What does that mean? Does it depend on the sequence of events? Assuming that Warren actually destroyed his original will and intended to revoke it, would it make any difference whether that was before or after he signed the fourth codicil?

The Arizona probate court hearing the case decided that the codicil was valid (the original had been found, after all, and it was properly executed). Because it contained language incorporating at least some of the provisions of the original will, those provisions were still valid as well. The fourth codicil was admitted to probate.

Family members would inherit Warren’s estate if there had not been a valid will at all. One of them appealed the probate court’s ruling, but the Arizona Court of Appeals agreed with the probate judge’s decision. According to the appellate judges, the probate judge had not admitted a missing will to probate — he had admitted a codicil that incorporated some or most of the terms of that missing will. In fact, observed the Court of Appeals, the codicil really was a will; although we think of codicils as amending wills, they are themselves testamentary instruments with all the power and effect of a will. Estate of Andreson, May 4, 2012.

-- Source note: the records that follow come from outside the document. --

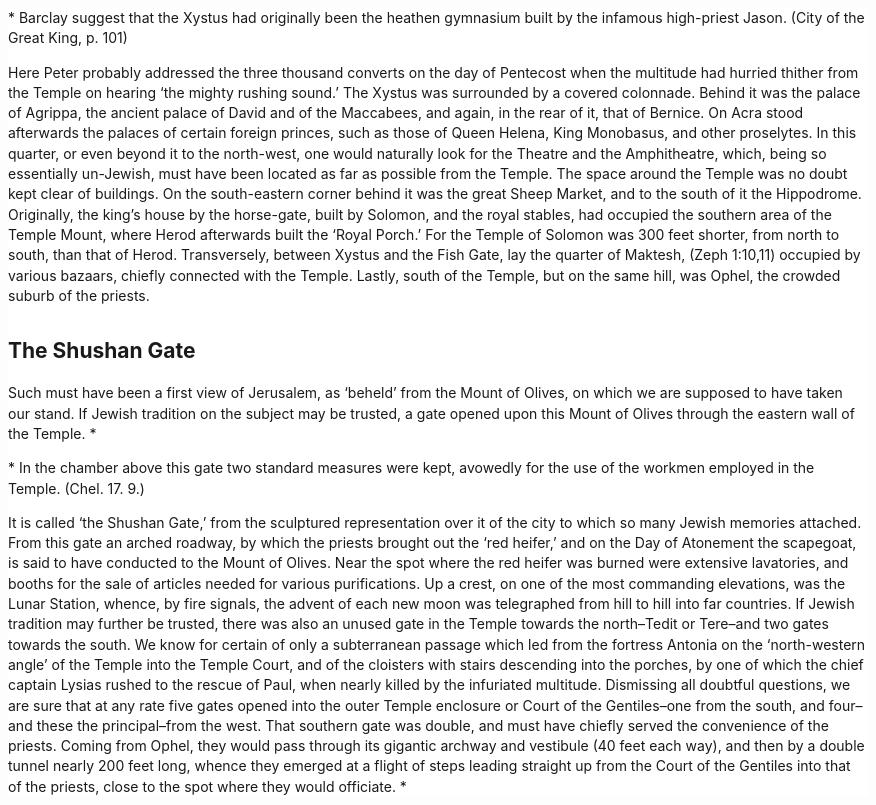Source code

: \* Barclay suggest that the Xystus had originally been the heathen
gymnasium built by the infamous high-priest Jason. (City of the Great
King, p. 101)

Here Peter probably addressed the three thousand converts on the day of
Pentecost when the multitude had hurried thither from the Temple on
hearing ‘the mighty rushing sound.’ The Xystus was surrounded by a
covered colonnade. Behind it was the palace of Agrippa, the ancient
palace of David and of the Maccabees, and again, in the rear of it, that
of Bernice. On Acra stood afterwards the palaces of certain foreign
princes, such as those of Queen Helena, King Monobasus, and other
proselytes. In this quarter, or even beyond it to the north-west, one
would naturally look for the Theatre and the Amphitheatre, which, being
so essentially un-Jewish, must have been located as far as possible from
the Temple. The space around the Temple was no doubt kept clear of
buildings. On the south-eastern corner behind it was the great Sheep
Market, and to the south of it the Hippodrome. Originally, the king’s
house by the horse-gate, built by Solomon, and the royal stables, had
occupied the southern area of the Temple Mount, where Herod afterwards
built the ‘Royal Porch.’ For the Temple of Solomon was 300 feet shorter,
from north to south, than that of Herod. Transversely, between Xystus
and the Fish Gate, lay the quarter of Maktesh, (Zeph 1:10,11) occupied
by various bazaars, chiefly connected with the Temple. Lastly, south of
the Temple, but on the same hill, was Ophel, the crowded suburb of the
priests.

The Shushan Gate
----------------

Such must have been a first view of Jerusalem, as ‘beheld’ from the
Mount of Olives, on which we are supposed to have taken our stand. If
Jewish tradition on the subject may be trusted, a gate opened upon this
Mount of Olives through the eastern wall of the Temple. \*

\* In the chamber above this gate two standard measures were kept,
avowedly for the use of the workmen employed in the Temple. (Chel. 17.
9.)

It is called ‘the Shushan Gate,’ from the sculptured representation over
it of the city to which so many Jewish memories attached. From this gate
an arched roadway, by which the priests brought out the ‘red heifer,’
and on the Day of Atonement the scapegoat, is said to have conducted to
the Mount of Olives. Near the spot where the red heifer was burned were
extensive lavatories, and booths for the sale of articles needed for
various purifications. Up a crest, on one of the most commanding
elevations, was the Lunar Station, whence, by fire signals, the advent
of each new moon was telegraphed from hill to hill into far countries.
If Jewish tradition may further be trusted, there was also an unused
gate in the Temple towards the north–Tedit or Tere–and two gates towards
the south. We know for certain of only a subterranean passage which led
from the fortress Antonia on the ‘north-western angle’ of the Temple
into the Temple Court, and of the cloisters with stairs descending into
the porches, by one of which the chief captain Lysias rushed to the
rescue of Paul, when nearly killed by the infuriated multitude.
Dismissing all doubtful questions, we are sure that at any rate five
gates opened into the outer Temple enclosure or Court of the
Gentiles–one from the south, and four–and these the principal–from the
west. That southern gate was double, and must have chiefly served the
convenience of the priests. Coming from Ophel, they would pass through
its gigantic archway and vestibule (40 feet each way), and then by a
double tunnel nearly 200 feet long, whence they emerged at a flight of
steps leading straight up from the Court of the Gentiles into that of
the priests, close to the spot where they would officiate. \*
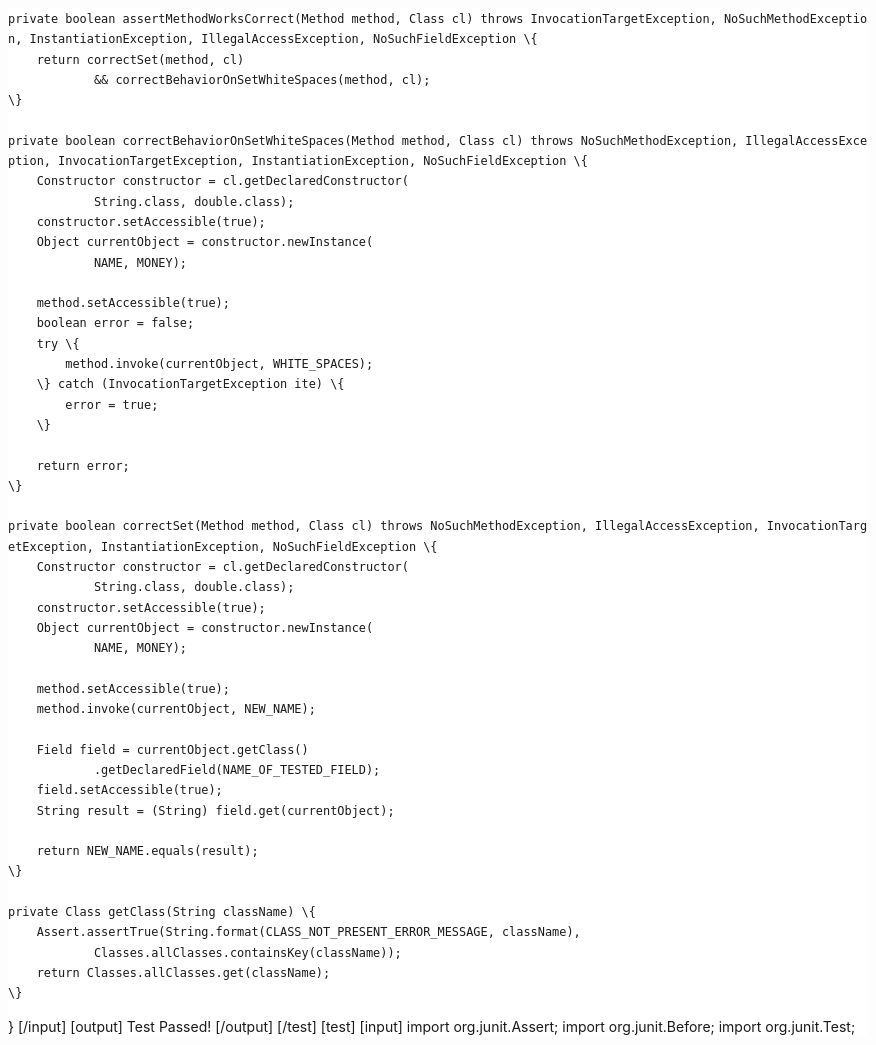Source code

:     private boolean assertMethodWorksCorrect(Method method, Class cl) throws InvocationTargetException, NoSuchMethodException, InstantiationException, IllegalAccessException, NoSuchFieldException \{
        return correctSet(method, cl)
                && correctBehaviorOnSetWhiteSpaces(method, cl);
    \}

    private boolean correctBehaviorOnSetWhiteSpaces(Method method, Class cl) throws NoSuchMethodException, IllegalAccessException, InvocationTargetException, InstantiationException, NoSuchFieldException \{
        Constructor constructor = cl.getDeclaredConstructor(
                String.class, double.class);
        constructor.setAccessible(true);
        Object currentObject = constructor.newInstance(
                NAME, MONEY);

        method.setAccessible(true);
        boolean error = false;
        try \{
            method.invoke(currentObject, WHITE_SPACES);
        \} catch (InvocationTargetException ite) \{
            error = true;
        \}

        return error;
    \}

    private boolean correctSet(Method method, Class cl) throws NoSuchMethodException, IllegalAccessException, InvocationTargetException, InstantiationException, NoSuchFieldException \{
        Constructor constructor = cl.getDeclaredConstructor(
                String.class, double.class);
        constructor.setAccessible(true);
        Object currentObject = constructor.newInstance(
                NAME, MONEY);

        method.setAccessible(true);
        method.invoke(currentObject, NEW_NAME);

        Field field = currentObject.getClass()
                .getDeclaredField(NAME_OF_TESTED_FIELD);
        field.setAccessible(true);
        String result = (String) field.get(currentObject);

        return NEW_NAME.equals(result);
    \}

    private Class getClass(String className) \{
        Assert.assertTrue(String.format(CLASS_NOT_PRESENT_ERROR_MESSAGE, className),
                Classes.allClasses.containsKey(className));
        return Classes.allClasses.get(className);
    \}
\}
[/input]
[output]
Test Passed!
[/output]
[/test]
[test]
[input]
import org.junit.Assert;
import org.junit.Before;
import org.junit.Test;
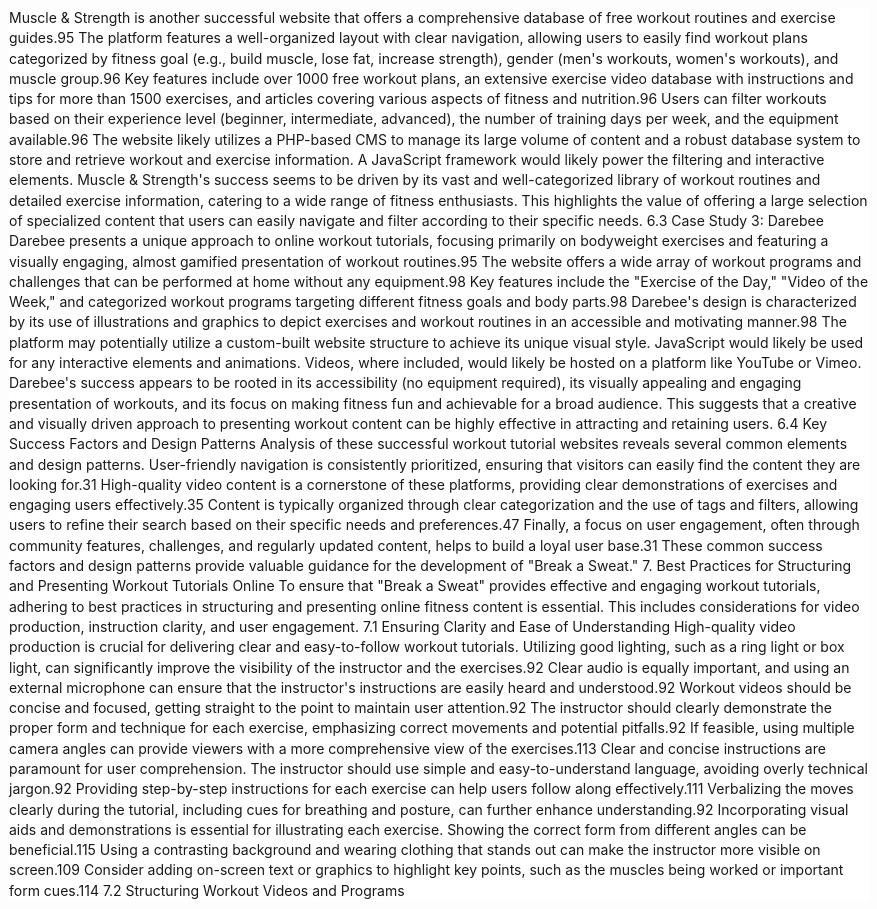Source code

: Muscle & Strength is another successful website that offers a comprehensive database of free workout routines and exercise guides.95 The platform features a well-organized layout with clear navigation, allowing users to easily find workout plans categorized by fitness goal (e.g., build muscle, lose fat, increase strength), gender (men's workouts, women's workouts), and muscle group.96 Key features include over 1000 free workout plans, an extensive exercise video database with instructions and tips for more than 1500 exercises, and articles covering various aspects of fitness and nutrition.96 Users can filter workouts based on their experience level (beginner, intermediate, advanced), the number of training days per week, and the equipment available.96 The website likely utilizes a PHP-based CMS to manage its large volume of content and a robust database system to store and retrieve workout and exercise information. A JavaScript framework would likely power the filtering and interactive elements. Muscle & Strength's success seems to be driven by its vast and well-categorized library of workout routines and detailed exercise information, catering to a wide range of fitness enthusiasts. This highlights the value of offering a large selection of specialized content that users can easily navigate and filter according to their specific needs.
6.3 Case Study 3: Darebee
Darebee presents a unique approach to online workout tutorials, focusing primarily on bodyweight exercises and featuring a visually engaging, almost gamified presentation of workout routines.95 The website offers a wide array of workout programs and challenges that can be performed at home without any equipment.98 Key features include the "Exercise of the Day," "Video of the Week," and categorized workout programs targeting different fitness goals and body parts.98 Darebee's design is characterized by its use of illustrations and graphics to depict exercises and workout routines in an accessible and motivating manner.98 The platform may potentially utilize a custom-built website structure to achieve its unique visual style. JavaScript would likely be used for any interactive elements and animations. Videos, where included, would likely be hosted on a platform like YouTube or Vimeo. Darebee's success appears to be rooted in its accessibility (no equipment required), its visually appealing and engaging presentation of workouts, and its focus on making fitness fun and achievable for a broad audience. This suggests that a creative and visually driven approach to presenting workout content can be highly effective in attracting and retaining users.
6.4 Key Success Factors and Design Patterns
Analysis of these successful workout tutorial websites reveals several common elements and design patterns. User-friendly navigation is consistently prioritized, ensuring that visitors can easily find the content they are looking for.31 High-quality video content is a cornerstone of these platforms, providing clear demonstrations of exercises and engaging users effectively.35 Content is typically organized through clear categorization and the use of tags and filters, allowing users to refine their search based on their specific needs and preferences.47 Finally, a focus on user engagement, often through community features, challenges, and regularly updated content, helps to build a loyal user base.31 These common success factors and design patterns provide valuable guidance for the development of "Break a Sweat."
7. Best Practices for Structuring and Presenting Workout Tutorials Online
To ensure that "Break a Sweat" provides effective and engaging workout tutorials, adhering to best practices in structuring and presenting online fitness content is essential. This includes considerations for video production, instruction clarity, and user engagement.
7.1 Ensuring Clarity and Ease of Understanding
High-quality video production is crucial for delivering clear and easy-to-follow workout tutorials. Utilizing good lighting, such as a ring light or box light, can significantly improve the visibility of the instructor and the exercises.92 Clear audio is equally important, and using an external microphone can ensure that the instructor's instructions are easily heard and understood.92 Workout videos should be concise and focused, getting straight to the point to maintain user attention.92 The instructor should clearly demonstrate the proper form and technique for each exercise, emphasizing correct movements and potential pitfalls.92 If feasible, using multiple camera angles can provide viewers with a more comprehensive view of the exercises.113
Clear and concise instructions are paramount for user comprehension. The instructor should use simple and easy-to-understand language, avoiding overly technical jargon.92 Providing step-by-step instructions for each exercise can help users follow along effectively.111 Verbalizing the moves clearly during the tutorial, including cues for breathing and posture, can further enhance understanding.92
Incorporating visual aids and demonstrations is essential for illustrating each exercise. Showing the correct form from different angles can be beneficial.115 Using a contrasting background and wearing clothing that stands out can make the instructor more visible on screen.109 Consider adding on-screen text or graphics to highlight key points, such as the muscles being worked or important form cues.114
7.2 Structuring Workout Videos and Programs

What does Warren’s probate tell the rest of us about what we should do? A few suggestions come to mind:

  1. Keep track of original documents. Some of them are not themselves important (though the rules may vary from state to state). The deed to your house, for instance — in Arizona, it is not important to keep that original, provided that it has been recorded. Your living trust is generally still valid even if the original can’t be found. But it would be good to keep all the original documents in one place.
  2. If you really do want to revoke your will, do it by signing a new will rather than tearing up your old one. And for goodness’ sake, talk to a professional. The small cost of involving a lawyer will be saved many times over by your heirs and devisees.
  3. Periodically review your documents, and go looking for originals. If you can’t find them, ask your lawyer to redo them and sign new originals.
  4. Rather than amending a will four times you probably want to consider just redoing the whole thing. That reduces the number of documents you have to keep track of, it reduces the likelihood of inadvertent errors, and it simplifies your estate planning. It also probably costs no more than successive codicils (lawyers don’t usually charge by the word, despite the jokes we have all heard).